Generation and Control of Large-Scale Motions for Boundary Layer Reenergization

Project Sponsor:
Focus Area: 
Aerodynamics Research
Principal Investigator: 
Video 1: Color contours of normalized streamwise velocity in the flow domain (left) and time lapse (right) of the velocity profile at x/D = 10 as artificial LSM.

This project is part of a collaboration with researchers at the University of Texas at Austin ( David Goldstein , Saikishan Suryanarayanan and  Efstathios Bakolas ) to reenergize boundary layers using naturally occurring coherent structures, or large-scale motions (LSMs). These LSMs are modelled as a train of hairpin vortices. Presently, experimental work is being conducted to generate artificial hairpin vortices/LSMs with various methods: synthetic jets, unsteady blowing, etc.  Preliminary tests to generate and control artificial LSMs such as those with results shown in Video 1 have been conducted using unsteady blowing.  

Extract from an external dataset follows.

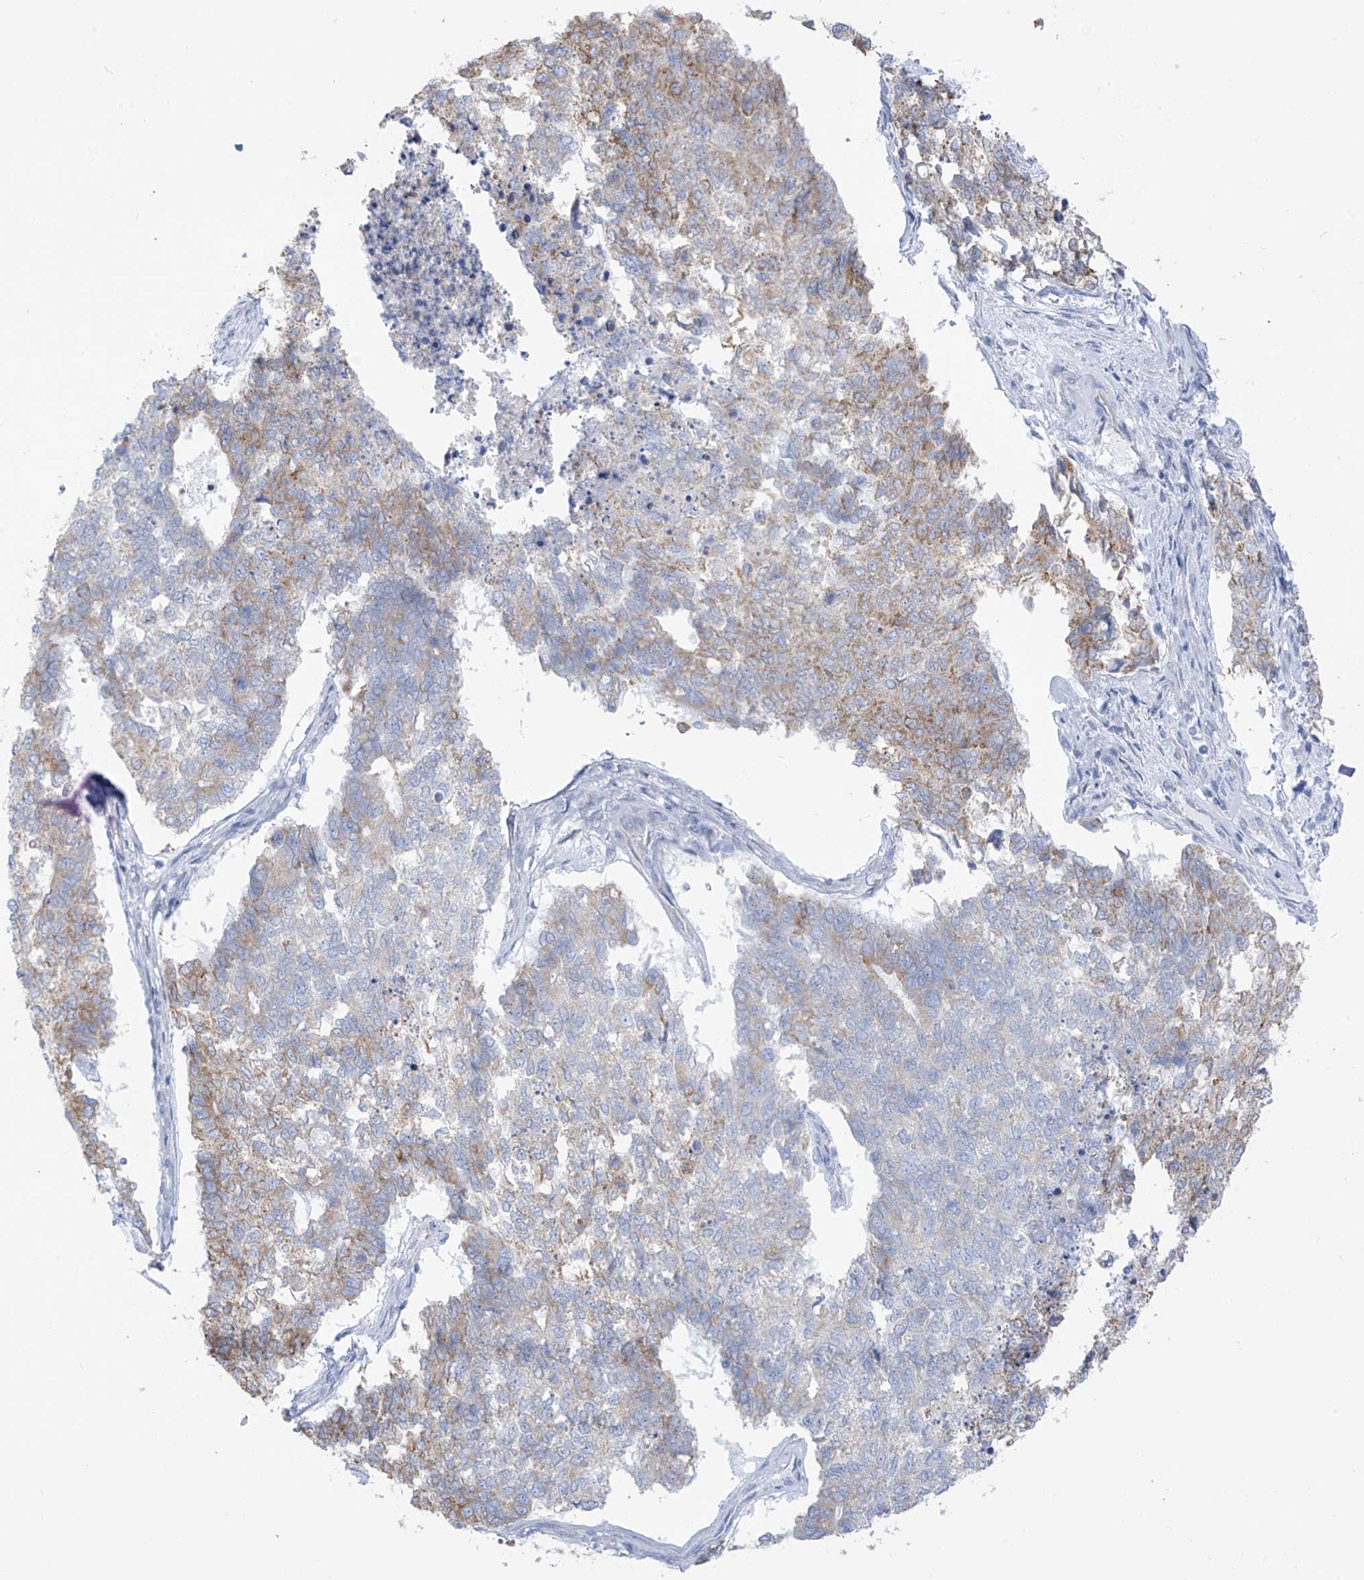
{"staining": {"intensity": "moderate", "quantity": "<25%", "location": "cytoplasmic/membranous"}, "tissue": "cervical cancer", "cell_type": "Tumor cells", "image_type": "cancer", "snomed": [{"axis": "morphology", "description": "Squamous cell carcinoma, NOS"}, {"axis": "topography", "description": "Cervix"}], "caption": "Protein expression analysis of cervical cancer (squamous cell carcinoma) shows moderate cytoplasmic/membranous positivity in approximately <25% of tumor cells. (Brightfield microscopy of DAB IHC at high magnification).", "gene": "RCN2", "patient": {"sex": "female", "age": 63}}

Further developments of this project involve implementing active flow control on the artificial structures to draw them into the boundary layer to increase wall shear stress and thereby delay or mitigate flow separation. Simultaneous efforts are in progress to model these structure generation and control flow scenarios with direct numerical simulations. Additionally, the collaborators are utilizing experimental data from RPI to reproduce experiments in the open source nek5000 spectral element solver. 


Figure 1. Separated flow environment (top) with existing LSMs used to control the separated flow (bottom).